Finding the sale catalogue would confirm for me that the Wildensteins had been right about Flowers and Fruit's 1923 sale. It might also give me more information--perhaps about the collection the painting had come from, perhaps about the other paintings in the sale. It might open up another avenue, many other avenues, for tracing the painting's history. And those other avenues could lead me to understanding how this painting, presumed now to be a forgery, had passed for a Gauguin.



There it was: no. 73, a still life; in French, a "nature morte." "Roses arranged in two vases at the foot of which are placed some apples. Signed at the lower right: P.G., and inscribed: à l'ami Roy."


It took nearly two hours and two librarians to print a copy of the microfilm. Only certain readers were attached to printers; I did not have an external usb key; no, the librarian did not have one to lend. I would have to buy a printing card. The printing card distributeur was on

the other side of the building. If there was not paper in the printer, it was because I had not explained I needed to print. When my French and my patience had stretched to its outer limits, the dragon librarians' shift ended. An older man, who may never have been a dragon even in the old days of dragon-librarians, took his place behind the desk. He was as mystified as I was by the microfilm printers and, together, we solved the problem. I keep my hard-won hard copy of the April 14, 1923, sale catalogue in a green folder on the bookshelf near my desk.

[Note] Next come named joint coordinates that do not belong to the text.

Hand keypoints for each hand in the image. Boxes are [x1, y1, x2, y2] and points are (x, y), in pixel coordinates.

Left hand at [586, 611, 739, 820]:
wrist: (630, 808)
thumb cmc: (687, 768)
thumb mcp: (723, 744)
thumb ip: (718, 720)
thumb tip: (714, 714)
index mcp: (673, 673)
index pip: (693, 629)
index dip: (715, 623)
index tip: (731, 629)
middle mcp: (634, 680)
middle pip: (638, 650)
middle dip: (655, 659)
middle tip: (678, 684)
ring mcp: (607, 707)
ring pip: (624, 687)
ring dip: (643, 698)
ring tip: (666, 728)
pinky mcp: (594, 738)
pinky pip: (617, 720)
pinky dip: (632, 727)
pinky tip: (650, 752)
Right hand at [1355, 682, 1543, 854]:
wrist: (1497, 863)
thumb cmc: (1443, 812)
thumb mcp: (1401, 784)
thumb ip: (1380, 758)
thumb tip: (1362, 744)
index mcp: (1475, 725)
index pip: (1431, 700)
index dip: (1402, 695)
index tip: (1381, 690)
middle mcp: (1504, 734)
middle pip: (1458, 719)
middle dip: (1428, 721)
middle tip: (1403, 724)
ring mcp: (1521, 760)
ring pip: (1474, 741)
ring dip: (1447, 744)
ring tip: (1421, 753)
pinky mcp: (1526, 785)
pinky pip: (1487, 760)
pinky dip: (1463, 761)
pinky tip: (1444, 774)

Now I knew that Flowers and Fruit had been sold in company with other paintings by Gauguin. I knew that other works in the sale had come from others in Gauguin's circle--Charles Filiger, for one. I had confirmed the Wildenstein auction date--and I had more context to put around the painting. I knew now that I was on the right track, that I was following the path that the 1962 catalogue raisonné had left--and I knew, too, that I was almost at the end of what I could follow, almost ready to forge ahead on my own.

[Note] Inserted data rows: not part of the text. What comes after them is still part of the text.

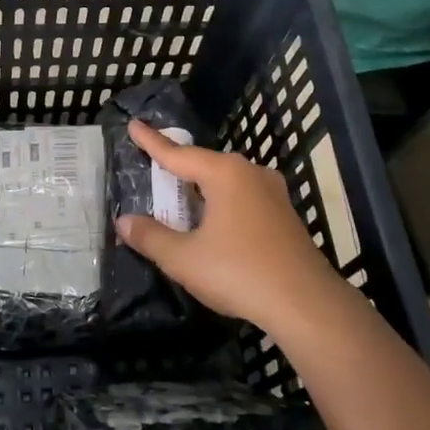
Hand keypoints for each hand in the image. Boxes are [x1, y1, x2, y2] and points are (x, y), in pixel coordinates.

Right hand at [114, 120, 343, 332]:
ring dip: (202, 190)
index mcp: (224, 174)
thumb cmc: (239, 272)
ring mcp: (273, 193)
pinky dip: (222, 204)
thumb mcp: (184, 259)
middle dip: (179, 169)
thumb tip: (123, 222)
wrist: (306, 304)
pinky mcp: (285, 215)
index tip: (134, 125)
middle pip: (205, 165)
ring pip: (227, 182)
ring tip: (181, 200)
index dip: (152, 142)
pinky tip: (216, 224)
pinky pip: (243, 198)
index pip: (178, 154)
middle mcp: (250, 173)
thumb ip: (151, 237)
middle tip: (154, 169)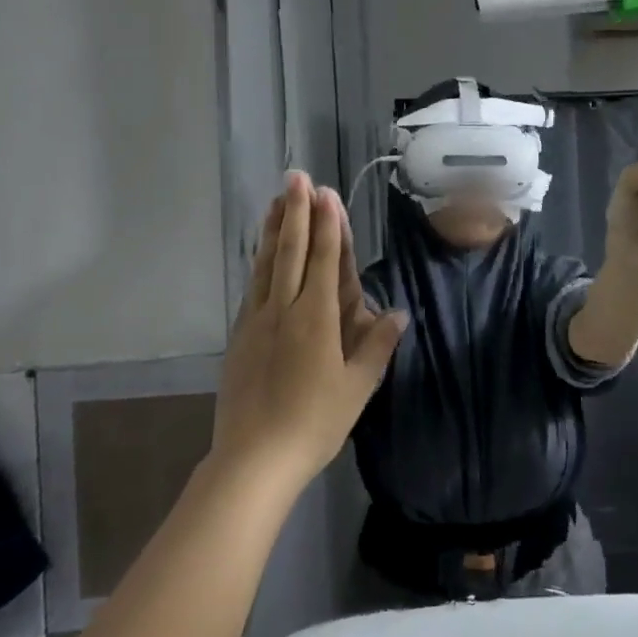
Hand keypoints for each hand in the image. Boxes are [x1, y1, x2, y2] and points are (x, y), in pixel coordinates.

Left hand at [214, 173, 408, 482]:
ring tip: (276, 199)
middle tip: (297, 177)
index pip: (324, 261)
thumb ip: (377, 346)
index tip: (326, 193)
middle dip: (297, 212)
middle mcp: (284, 310)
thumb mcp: (357, 388)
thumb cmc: (314, 423)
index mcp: (316, 319)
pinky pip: (253, 287)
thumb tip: (398, 313)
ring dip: (273, 229)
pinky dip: (259, 262)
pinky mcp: (239, 336)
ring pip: (266, 265)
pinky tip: (261, 254)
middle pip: (291, 252)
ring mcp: (257, 321)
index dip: (327, 224)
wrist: (253, 458)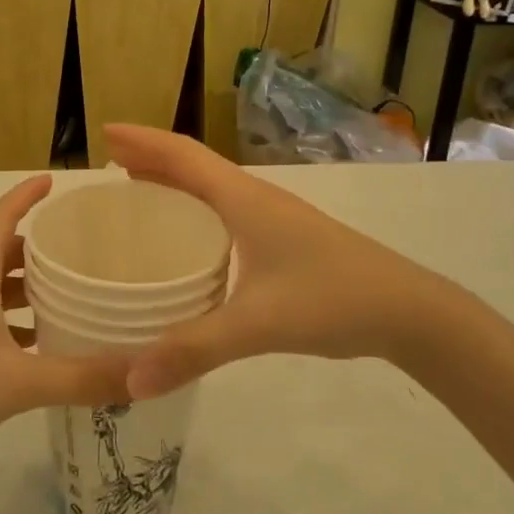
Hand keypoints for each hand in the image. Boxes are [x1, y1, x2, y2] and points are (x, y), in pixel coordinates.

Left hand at [0, 176, 133, 465]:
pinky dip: (7, 314)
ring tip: (65, 294)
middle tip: (79, 249)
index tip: (54, 181)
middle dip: (36, 246)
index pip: (0, 216)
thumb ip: (80, 378)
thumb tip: (140, 373)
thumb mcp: (19, 383)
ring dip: (22, 283)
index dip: (27, 195)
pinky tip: (33, 341)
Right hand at [103, 125, 478, 397]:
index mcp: (244, 199)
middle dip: (150, 158)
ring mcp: (273, 218)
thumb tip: (129, 380)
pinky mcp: (284, 240)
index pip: (184, 155)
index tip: (104, 133)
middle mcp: (255, 198)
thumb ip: (194, 349)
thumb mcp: (259, 324)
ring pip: (212, 187)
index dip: (143, 141)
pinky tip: (189, 237)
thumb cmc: (332, 299)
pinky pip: (226, 210)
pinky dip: (196, 209)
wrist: (409, 311)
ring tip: (138, 191)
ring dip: (173, 181)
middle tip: (108, 164)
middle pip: (194, 165)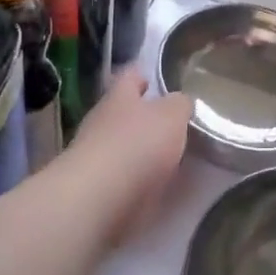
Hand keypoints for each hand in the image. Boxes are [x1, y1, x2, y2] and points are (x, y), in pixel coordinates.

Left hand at [64, 69, 192, 241]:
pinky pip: (122, 177)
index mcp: (119, 98)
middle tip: (170, 124)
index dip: (142, 75)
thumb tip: (180, 102)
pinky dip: (137, 180)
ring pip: (121, 146)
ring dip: (140, 151)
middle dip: (143, 117)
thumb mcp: (172, 116)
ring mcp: (95, 156)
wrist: (99, 199)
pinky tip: (156, 186)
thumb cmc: (137, 145)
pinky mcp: (96, 188)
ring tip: (169, 158)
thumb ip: (179, 105)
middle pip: (123, 112)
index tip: (154, 79)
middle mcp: (102, 122)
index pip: (130, 76)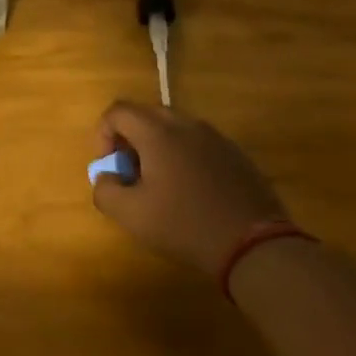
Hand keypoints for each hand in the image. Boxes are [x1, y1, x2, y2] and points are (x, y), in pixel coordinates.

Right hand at [91, 101, 289, 274]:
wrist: (253, 243)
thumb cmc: (184, 225)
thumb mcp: (131, 215)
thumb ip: (105, 190)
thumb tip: (107, 176)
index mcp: (158, 133)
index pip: (118, 111)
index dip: (102, 133)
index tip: (108, 164)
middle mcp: (187, 125)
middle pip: (146, 114)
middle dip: (129, 138)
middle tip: (129, 171)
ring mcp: (215, 137)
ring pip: (174, 128)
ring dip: (156, 146)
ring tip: (158, 182)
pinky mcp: (235, 153)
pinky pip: (198, 143)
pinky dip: (183, 155)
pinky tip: (190, 190)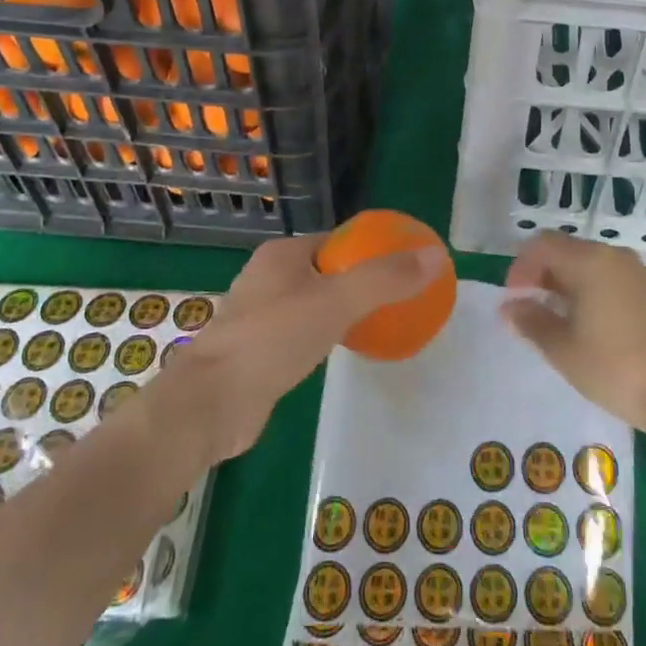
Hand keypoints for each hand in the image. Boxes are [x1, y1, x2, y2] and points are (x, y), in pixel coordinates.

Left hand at [164, 232, 449, 460]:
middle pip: (327, 270)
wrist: (210, 404)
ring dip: (341, 311)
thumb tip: (435, 256)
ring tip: (377, 324)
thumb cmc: (273, 339)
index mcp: (283, 253)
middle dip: (359, 282)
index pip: (338, 241)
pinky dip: (322, 336)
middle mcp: (268, 276)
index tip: (403, 268)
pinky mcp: (255, 350)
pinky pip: (300, 332)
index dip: (371, 250)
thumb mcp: (337, 302)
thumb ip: (385, 279)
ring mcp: (258, 314)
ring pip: (312, 302)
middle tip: (396, 300)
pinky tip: (339, 352)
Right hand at [501, 232, 645, 436]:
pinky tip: (584, 324)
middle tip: (528, 310)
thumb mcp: (562, 348)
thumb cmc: (613, 367)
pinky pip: (606, 276)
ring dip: (563, 283)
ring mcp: (634, 271)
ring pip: (586, 263)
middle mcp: (612, 255)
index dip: (520, 267)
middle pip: (565, 250)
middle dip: (540, 275)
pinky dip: (586, 290)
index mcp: (589, 260)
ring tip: (553, 320)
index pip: (542, 245)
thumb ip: (531, 321)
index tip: (513, 300)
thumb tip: (509, 307)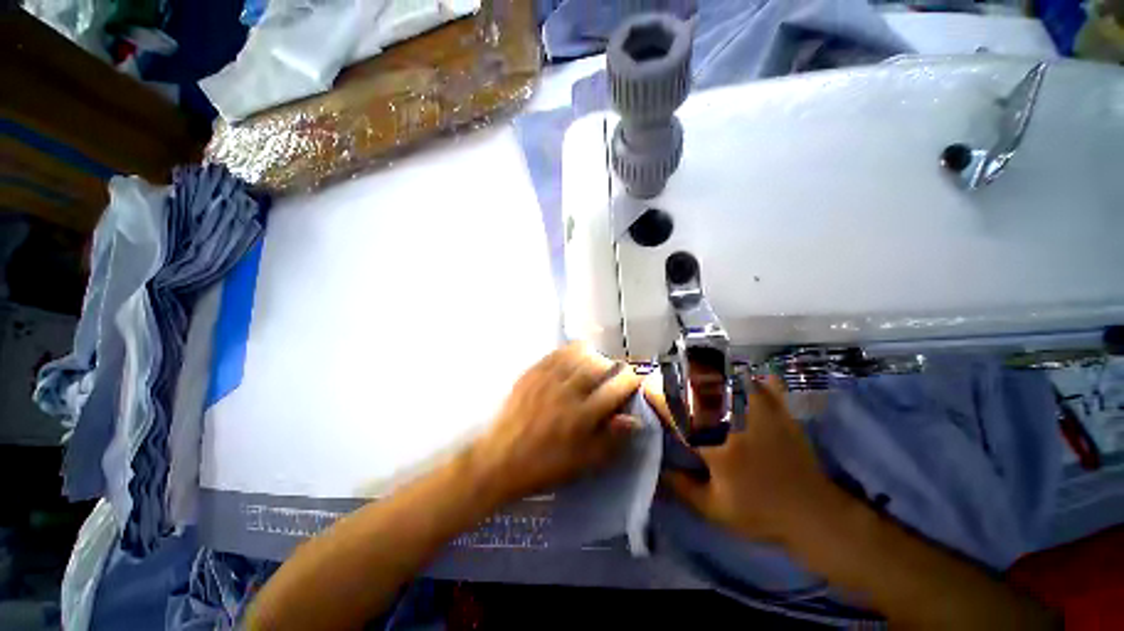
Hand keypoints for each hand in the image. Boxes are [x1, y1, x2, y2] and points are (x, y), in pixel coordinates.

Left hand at [474, 343, 642, 502]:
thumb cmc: (545, 465)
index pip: (617, 388)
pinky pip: (556, 353)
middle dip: (612, 366)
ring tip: (595, 364)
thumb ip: (611, 440)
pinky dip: (569, 351)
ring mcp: (547, 379)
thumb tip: (635, 419)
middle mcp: (567, 391)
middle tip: (614, 372)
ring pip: (578, 354)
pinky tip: (572, 358)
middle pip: (599, 365)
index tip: (635, 379)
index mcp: (583, 415)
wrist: (501, 459)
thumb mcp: (584, 463)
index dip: (631, 380)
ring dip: (593, 356)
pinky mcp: (532, 373)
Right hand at [662, 376, 843, 543]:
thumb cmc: (760, 514)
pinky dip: (755, 380)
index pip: (676, 411)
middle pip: (698, 386)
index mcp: (713, 443)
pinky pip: (765, 385)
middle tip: (672, 379)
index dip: (657, 395)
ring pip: (728, 379)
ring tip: (703, 373)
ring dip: (712, 374)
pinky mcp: (780, 412)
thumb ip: (682, 487)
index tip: (648, 390)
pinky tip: (748, 378)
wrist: (814, 515)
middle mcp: (732, 420)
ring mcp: (759, 412)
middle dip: (680, 378)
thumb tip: (658, 468)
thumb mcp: (714, 509)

Early that evening, I packed up my work bag and walked back across the river. I was staying on the Left Bank, a few blocks from where I had stayed with the nuns. The Eiffel Tower began to twinkle as I crossed the bridge. I stopped to watch it and then stopped again, on the other side, at a cafe. I chose a table on the sidewalk just under a heat lamp. The waiter came and I ordered a kir royale, a glass of champagne with a whiff of crème de cassis. There was plenty to celebrate.